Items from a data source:
◇ ◇ ◇ ◇ ◇
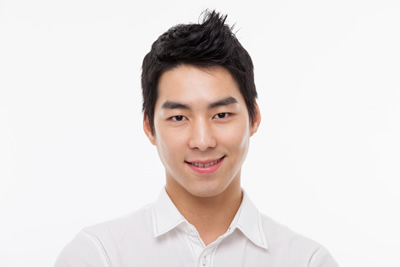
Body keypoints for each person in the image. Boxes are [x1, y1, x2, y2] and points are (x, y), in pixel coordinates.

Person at [55, 10, 339, 267]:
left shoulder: (306, 260)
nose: (202, 141)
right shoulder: (98, 255)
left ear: (254, 117)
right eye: (179, 117)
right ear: (149, 128)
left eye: (221, 115)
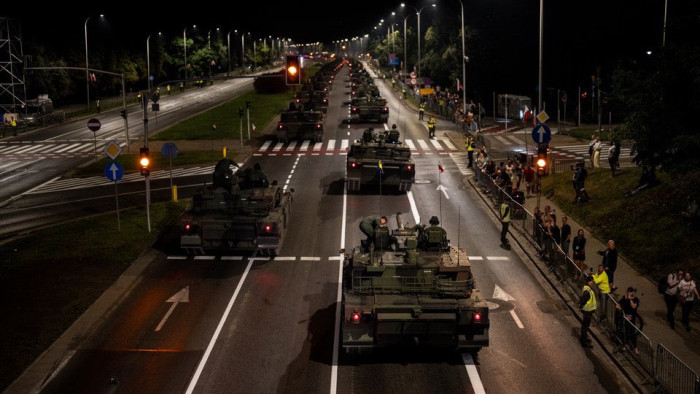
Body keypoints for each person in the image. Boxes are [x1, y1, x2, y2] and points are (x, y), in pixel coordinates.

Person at [616, 287, 640, 354]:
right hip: (625, 319)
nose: (630, 294)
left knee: (633, 333)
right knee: (625, 332)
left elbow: (634, 306)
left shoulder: (635, 299)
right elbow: (617, 305)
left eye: (631, 292)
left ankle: (635, 348)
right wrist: (620, 309)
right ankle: (625, 345)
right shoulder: (623, 299)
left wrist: (630, 300)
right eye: (629, 292)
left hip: (632, 319)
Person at [579, 276, 597, 348]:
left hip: (587, 311)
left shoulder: (587, 288)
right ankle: (584, 341)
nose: (592, 282)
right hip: (587, 311)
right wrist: (581, 306)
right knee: (585, 326)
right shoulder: (587, 290)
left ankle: (584, 338)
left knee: (585, 326)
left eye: (592, 281)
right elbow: (583, 300)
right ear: (587, 281)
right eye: (590, 281)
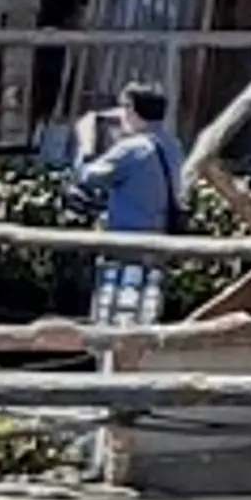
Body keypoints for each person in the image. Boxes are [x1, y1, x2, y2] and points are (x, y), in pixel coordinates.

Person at [83, 81, 188, 329]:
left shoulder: (131, 148)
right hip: (159, 240)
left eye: (124, 107)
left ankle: (112, 359)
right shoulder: (172, 145)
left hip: (125, 240)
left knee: (115, 311)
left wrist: (87, 145)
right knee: (146, 308)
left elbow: (89, 176)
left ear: (132, 109)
◇ ◇ ◇ ◇ ◇
HOW TO COMPLETE THIS TASK
Leave out the pictures and print each record exactly as it stands.

EXERCISE SOLUTION
Body keypoints for each person in the image. Boxes are [x1, y1, x2, y2] and points are (x, y), in pixel coordinates.

Person at [55, 10, 339, 267]:
left shoulder: (306, 260)
nose: (202, 141)
right shoulder: (98, 255)
left ear: (254, 117)
right eye: (179, 117)
right ear: (149, 128)
left eye: (221, 115)
Body keypoints for each person in the image. Boxes are [x1, y1, x2, y2] and points are (x, y), in pixel coordinates.

Person at [616, 287, 640, 354]:
right hip: (625, 319)
nose: (630, 294)
left knee: (633, 333)
right knee: (625, 332)
left elbow: (634, 306)
left shoulder: (635, 299)
right elbow: (617, 305)
left eye: (631, 292)
left ankle: (635, 348)
right wrist: (620, 309)
right ankle: (625, 345)
right shoulder: (623, 299)
left wrist: (630, 300)
right eye: (629, 292)
left hip: (632, 319)
Person at [579, 276, 597, 348]:
left hip: (587, 311)
left shoulder: (587, 288)
right ankle: (584, 341)
nose: (592, 282)
right hip: (587, 311)
right wrist: (581, 306)
right knee: (585, 326)
right shoulder: (587, 290)
left ankle: (584, 338)
left knee: (585, 326)
left eye: (592, 281)
right elbow: (583, 300)
right ear: (587, 281)
right eye: (590, 281)
Body keypoints for each person in the image. Boxes are [x1, y1, x2, y2] and points are (x, y), in pixel coordinates.

Person at [83, 81, 188, 329]:
left shoulder: (131, 148)
right hip: (159, 240)
left eye: (124, 107)
left ankle: (112, 359)
right shoulder: (172, 145)
left hip: (125, 240)
left knee: (115, 311)
left wrist: (87, 145)
right knee: (146, 308)
left elbow: (89, 176)
left ear: (132, 109)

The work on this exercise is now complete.